When capacitors are connected across a direct current DC supply voltage, their plates charge-up until the voltage value across the capacitor is equal to that of the externally applied voltage. The capacitor will hold this charge indefinitely, acting like a temporary storage device as long as the applied voltage is maintained.
During this charging process, an electric current ( i ) flows into the capacitor which results in its plates beginning to hold an electrostatic charge. This charging process is not instantaneous or linear as the strength of the charging current is at its maximum when the capacitors plates are uncharged, decreasing exponentially over time until the capacitor is fully-charged.

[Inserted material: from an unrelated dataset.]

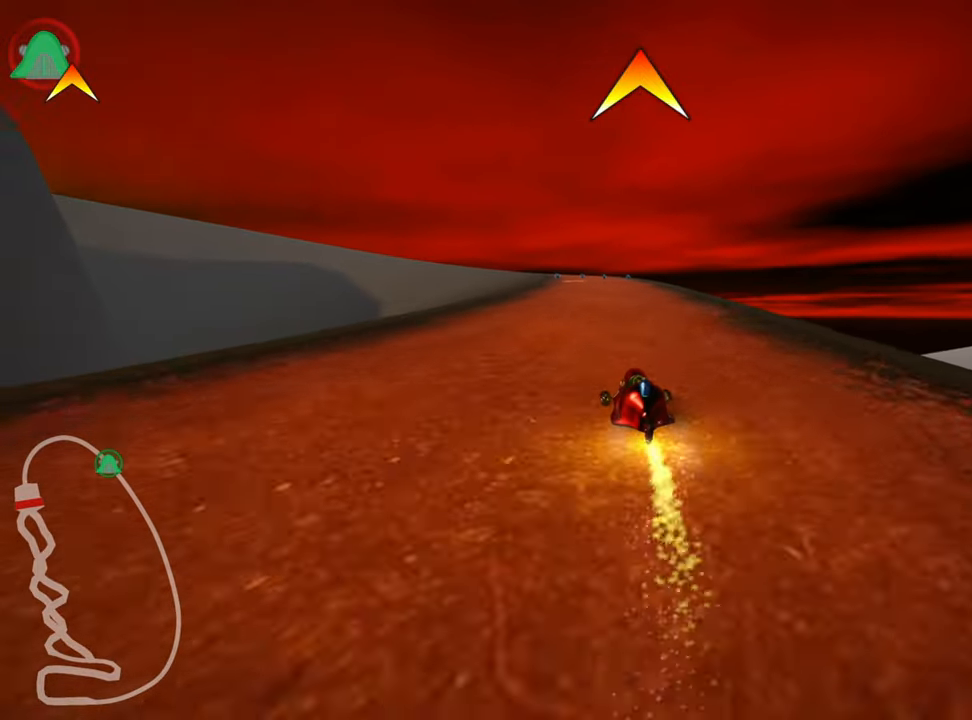
{"keys": ["up"], "events": [[350, "right", "down"], [483, "right", "up"]]}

This is because the electrostaic field between the plates opposes any changes to the potential difference across the plates at a rate that is equal to the rate of change of the electrical charge on the plates. The property of a capacitor to store a charge on its plates is called its capacitance, (C).
Thus a capacitors charging current can be defined as: i = CdV/dt. Once the capacitor is “fully-charged” the capacitor blocks the flow of any more electrons onto its plates as they have become saturated. However, if we apply an alternating current or AC supply, the capacitor will alternately charge and discharge at a rate determined by the frequency of the supply. Then the Capacitance in AC circuits varies with frequency as the capacitor is being constantly charged and discharged.

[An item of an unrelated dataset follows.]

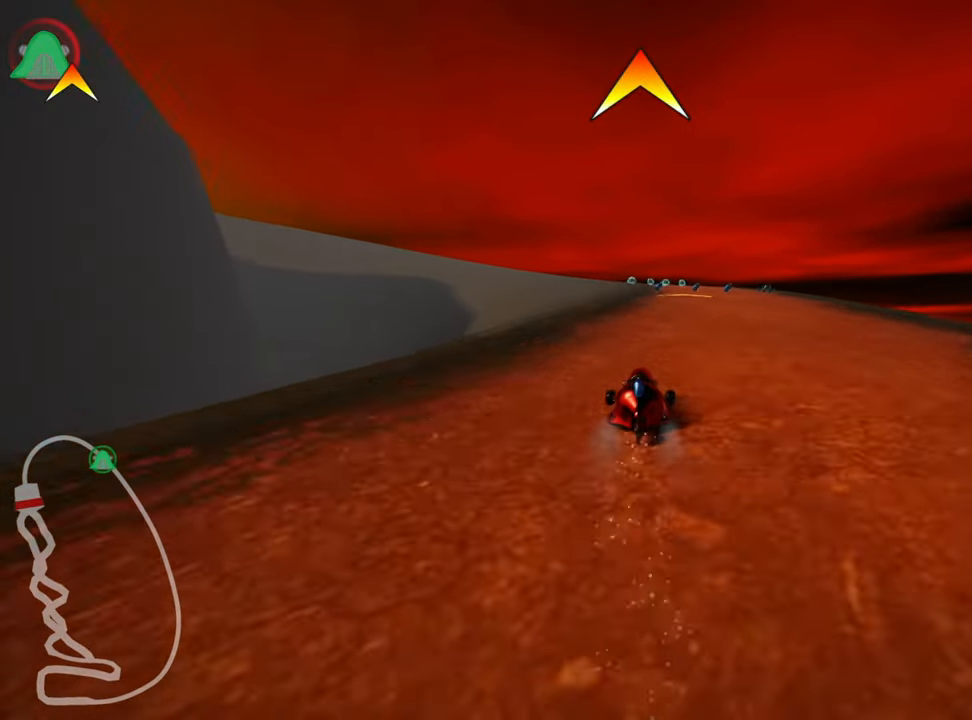
{"keys": ["right", "up"], "events": [[433, "right", "down"]]}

We know that the flow of electrons onto the plates of a capacitor is directly proportional to the rate of change of the voltage across those plates. Then, we can see that for capacitance in AC circuits they like to pass current when the voltage across its plates is constantly changing with respect to time such as in AC signals.
However, they do not like to pass current when the applied voltage is of a constant steady state value such as in DC signals. Consider the circuit below.
In the purely capacitive circuit above, the capacitor is connected directly across the AC supply voltage. As the supply voltage increases and decreases, the capacitor charges and discharges with respect to this change. We know that the charging current is directly proportional to the rate of change of the voltage across the plates with this rate of change at its greatest as the supply voltage crosses over from its positive half cycle to its negative half cycle or vice versa at points, 0o and 180o along the sine wave.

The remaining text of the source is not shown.